Severe winter storms and unusual cold snaps, like the one that hit Texas in February, are, paradoxically, becoming more frequent as temperatures rise, and are linked to rapid warming in the Arctic, according to a new study. For more than a decade, scientists have warned that a warming Arctic and the rapid loss of Arctic sea ice are weakening the polar vortex — a band of powerful, high-altitude winds encircling the North Pole — allowing frigid air to reach further south.
The new study links those changes in the polar vortex to cold snaps like the severe weather in Texas last winter.
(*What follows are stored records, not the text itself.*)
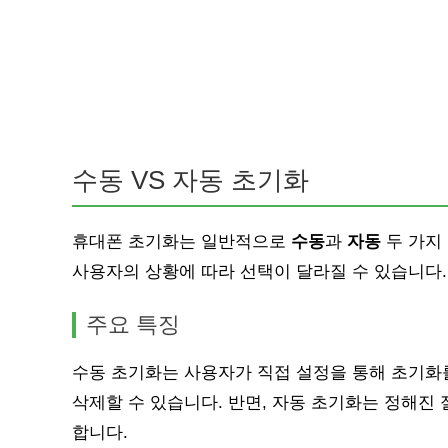
수동 VS 자동 초기화
휴대폰 초기화는 일반적으로
수동
과
자동
두 가지
사용자의 상황에 따라 선택이 달라질 수 있습니다.
주요 특징
수동 초기화는 사용자가 직접 설정을 통해 초기화
삭제할 수 있습니다. 반면, 자동 초기화는 정해진
합니다.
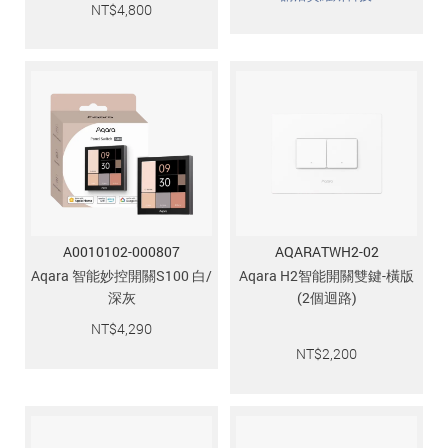
NT$
4,800
A0010102-000807
AQARATWH2-02
Aqara 智能妙控開關S100 白/
Aqara H2智能開關雙鍵-橫版
深灰
(2個迴路)
NT$
4,290
NT$
2,200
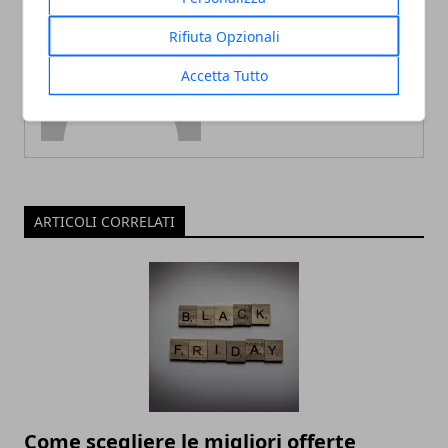
Redazione
Rifiuta Opzionali
Accetta Tutto
ARTICOLI CORRELATI
Come scegliere le migliori offerte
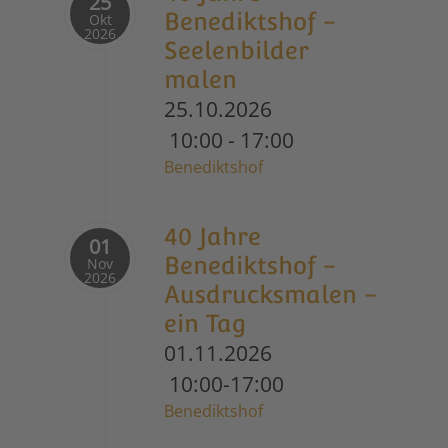
25
Benediktshof -
Okt
2026
Seelenbilder
malen
25.10.2026
10:00
-
17:00
Benediktshof
40 Jahre
01
Benediktshof -
Nov
2026
Ausdrucksmalen -
ein Tag
01.11.2026
10:00-17:00
Benediktshof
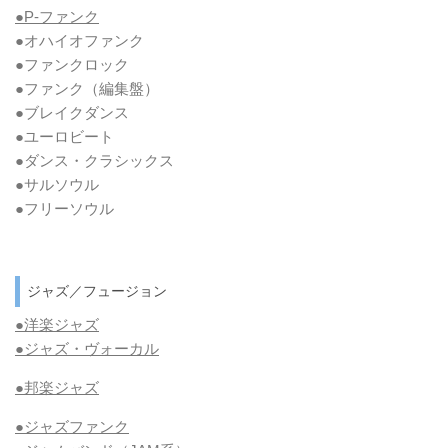
●P-ファンク
●オハイオファンク
●ファンクロック
●ファンク
（編集盤）
●ブレイクダンス
●ユーロビート
●ダンス・クラシックス
●サルソウル
●フリーソウル
ジャズ／フュージョン
●洋楽ジャズ
●ジャズ・ヴォーカル
●邦楽ジャズ
●ジャズファンク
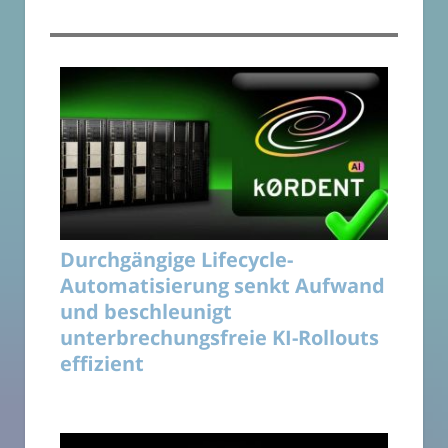
Durchgängige Lifecycle-
Automatisierung senkt Aufwand
und beschleunigt
unterbrechungsfreie KI-Rollouts
effizient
“It is counterintuitive that a rapidly warming Arctic can lead to an increase in extreme cold in a place as far south as Texas, but the lesson from our analysis is to expect the unexpected with climate change,” Judah Cohen, a winter storm expert for Atmospheric Environmental Research and lead author of the study, told the Associated Press.
Analyzing changes in the Arctic over the last 40 years, the researchers showed that rising polar temperatures are causing the polar vortex to wriggle and stretch. The vortex is now weakened more than twice as often each year as it was in the early 1980s, according to the study, published in the journal Science. The distortions and stalling of the polar vortex are increasingly delivering uncommonly cold winter weather to the central and eastern United States, while allowing warmer air to flow into the Arctic, further intensifying warming there.
“The Texas cold blast of February 2021 is a poster child,” Jennifer Francis, a climate scientist at the Woodwell Climate Research Center on Cape Cod who was not affiliated with the new research, told the Associated Press. “The study takes this controversial hypothesized linkage and moves it solidly toward accepted science.”